• _Activity_: Please count how many lines below contain the word "Aceptar" and reply with only that number.

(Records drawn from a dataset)
- - - - - - -
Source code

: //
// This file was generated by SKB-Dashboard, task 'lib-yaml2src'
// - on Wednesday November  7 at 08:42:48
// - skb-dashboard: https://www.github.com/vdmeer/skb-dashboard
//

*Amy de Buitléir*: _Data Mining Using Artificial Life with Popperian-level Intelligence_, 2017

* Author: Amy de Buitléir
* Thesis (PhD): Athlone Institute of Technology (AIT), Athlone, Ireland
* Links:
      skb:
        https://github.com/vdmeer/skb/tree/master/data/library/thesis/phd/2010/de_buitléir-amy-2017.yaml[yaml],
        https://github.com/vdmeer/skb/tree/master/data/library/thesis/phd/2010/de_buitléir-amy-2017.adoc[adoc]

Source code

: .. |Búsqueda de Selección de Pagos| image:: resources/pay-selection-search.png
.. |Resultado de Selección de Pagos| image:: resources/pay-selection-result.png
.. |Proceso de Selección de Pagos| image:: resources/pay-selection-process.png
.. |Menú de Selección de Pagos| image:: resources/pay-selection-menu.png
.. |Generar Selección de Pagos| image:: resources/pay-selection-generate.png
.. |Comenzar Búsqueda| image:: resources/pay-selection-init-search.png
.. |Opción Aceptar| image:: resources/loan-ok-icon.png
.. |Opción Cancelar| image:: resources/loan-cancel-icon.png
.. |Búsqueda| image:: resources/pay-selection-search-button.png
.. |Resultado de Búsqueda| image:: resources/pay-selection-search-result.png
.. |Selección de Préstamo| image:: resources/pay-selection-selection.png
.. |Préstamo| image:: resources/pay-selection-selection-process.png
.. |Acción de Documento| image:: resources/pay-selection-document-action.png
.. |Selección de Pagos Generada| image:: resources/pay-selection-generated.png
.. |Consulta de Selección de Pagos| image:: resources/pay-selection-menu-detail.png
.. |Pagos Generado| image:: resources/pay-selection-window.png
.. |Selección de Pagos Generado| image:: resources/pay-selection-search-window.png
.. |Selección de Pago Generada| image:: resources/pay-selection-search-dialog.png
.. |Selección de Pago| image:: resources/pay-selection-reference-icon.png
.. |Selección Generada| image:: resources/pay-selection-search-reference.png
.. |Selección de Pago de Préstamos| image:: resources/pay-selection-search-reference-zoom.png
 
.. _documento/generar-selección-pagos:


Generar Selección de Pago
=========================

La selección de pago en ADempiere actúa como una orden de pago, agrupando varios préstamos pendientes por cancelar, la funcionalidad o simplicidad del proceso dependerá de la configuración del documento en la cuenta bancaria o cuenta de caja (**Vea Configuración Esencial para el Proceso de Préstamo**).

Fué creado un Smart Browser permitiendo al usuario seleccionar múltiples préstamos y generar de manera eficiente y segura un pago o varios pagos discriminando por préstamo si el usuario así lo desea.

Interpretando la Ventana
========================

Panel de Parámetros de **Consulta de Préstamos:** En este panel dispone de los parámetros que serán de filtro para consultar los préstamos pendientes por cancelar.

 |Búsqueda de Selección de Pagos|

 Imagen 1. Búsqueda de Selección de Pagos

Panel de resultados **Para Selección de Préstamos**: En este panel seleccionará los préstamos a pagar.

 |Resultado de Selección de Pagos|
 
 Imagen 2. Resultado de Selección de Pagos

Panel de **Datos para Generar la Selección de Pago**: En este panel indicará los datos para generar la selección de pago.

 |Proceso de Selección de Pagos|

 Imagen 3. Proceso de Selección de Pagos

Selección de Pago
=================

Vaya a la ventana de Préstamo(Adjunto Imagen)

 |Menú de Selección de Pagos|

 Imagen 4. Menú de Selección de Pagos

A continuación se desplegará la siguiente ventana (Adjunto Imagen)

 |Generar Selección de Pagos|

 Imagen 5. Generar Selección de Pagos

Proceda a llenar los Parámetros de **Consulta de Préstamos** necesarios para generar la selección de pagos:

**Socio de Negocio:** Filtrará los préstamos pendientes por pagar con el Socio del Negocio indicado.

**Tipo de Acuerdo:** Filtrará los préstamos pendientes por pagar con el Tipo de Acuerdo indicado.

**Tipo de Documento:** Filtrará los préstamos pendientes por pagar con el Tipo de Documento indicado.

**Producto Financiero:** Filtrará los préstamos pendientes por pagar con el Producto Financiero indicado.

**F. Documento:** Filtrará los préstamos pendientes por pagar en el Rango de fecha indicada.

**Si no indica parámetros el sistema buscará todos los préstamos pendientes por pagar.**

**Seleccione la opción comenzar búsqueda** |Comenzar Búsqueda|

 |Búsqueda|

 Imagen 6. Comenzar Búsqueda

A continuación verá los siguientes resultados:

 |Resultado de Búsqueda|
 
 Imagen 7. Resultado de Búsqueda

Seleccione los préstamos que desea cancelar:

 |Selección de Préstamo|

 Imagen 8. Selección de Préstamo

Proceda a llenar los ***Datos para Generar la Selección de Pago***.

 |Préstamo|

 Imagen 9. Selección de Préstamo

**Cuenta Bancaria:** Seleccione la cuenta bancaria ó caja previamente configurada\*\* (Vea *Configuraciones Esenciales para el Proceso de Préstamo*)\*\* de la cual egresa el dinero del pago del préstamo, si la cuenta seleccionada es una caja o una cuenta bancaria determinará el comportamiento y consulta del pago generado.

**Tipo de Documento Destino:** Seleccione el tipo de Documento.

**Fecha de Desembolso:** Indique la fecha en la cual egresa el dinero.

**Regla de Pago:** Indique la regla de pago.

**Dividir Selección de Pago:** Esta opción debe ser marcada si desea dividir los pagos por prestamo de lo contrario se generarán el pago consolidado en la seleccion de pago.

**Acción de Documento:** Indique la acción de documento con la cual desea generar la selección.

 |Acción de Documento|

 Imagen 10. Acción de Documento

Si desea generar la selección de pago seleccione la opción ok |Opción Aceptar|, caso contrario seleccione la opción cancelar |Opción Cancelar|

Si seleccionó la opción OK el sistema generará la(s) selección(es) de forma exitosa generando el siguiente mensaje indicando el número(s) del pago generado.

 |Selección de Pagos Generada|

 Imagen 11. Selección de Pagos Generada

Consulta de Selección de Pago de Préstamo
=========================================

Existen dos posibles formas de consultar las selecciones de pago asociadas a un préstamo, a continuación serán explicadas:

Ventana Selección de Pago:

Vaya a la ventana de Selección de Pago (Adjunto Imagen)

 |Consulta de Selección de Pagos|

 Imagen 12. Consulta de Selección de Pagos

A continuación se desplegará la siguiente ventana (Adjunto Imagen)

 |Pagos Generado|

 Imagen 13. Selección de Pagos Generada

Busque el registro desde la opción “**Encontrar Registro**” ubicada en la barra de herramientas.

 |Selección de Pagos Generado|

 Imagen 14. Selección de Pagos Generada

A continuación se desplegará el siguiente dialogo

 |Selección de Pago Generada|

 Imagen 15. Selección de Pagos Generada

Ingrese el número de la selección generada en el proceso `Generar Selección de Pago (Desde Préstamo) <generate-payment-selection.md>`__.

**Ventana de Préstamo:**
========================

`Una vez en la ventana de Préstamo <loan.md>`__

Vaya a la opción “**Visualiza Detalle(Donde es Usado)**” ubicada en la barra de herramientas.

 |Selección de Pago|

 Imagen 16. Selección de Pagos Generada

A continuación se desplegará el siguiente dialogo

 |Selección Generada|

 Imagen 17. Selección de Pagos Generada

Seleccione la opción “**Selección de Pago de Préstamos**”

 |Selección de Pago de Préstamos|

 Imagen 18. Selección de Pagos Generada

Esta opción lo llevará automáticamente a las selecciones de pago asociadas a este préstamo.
- - - - - - -
• _Result of this exercise_: 2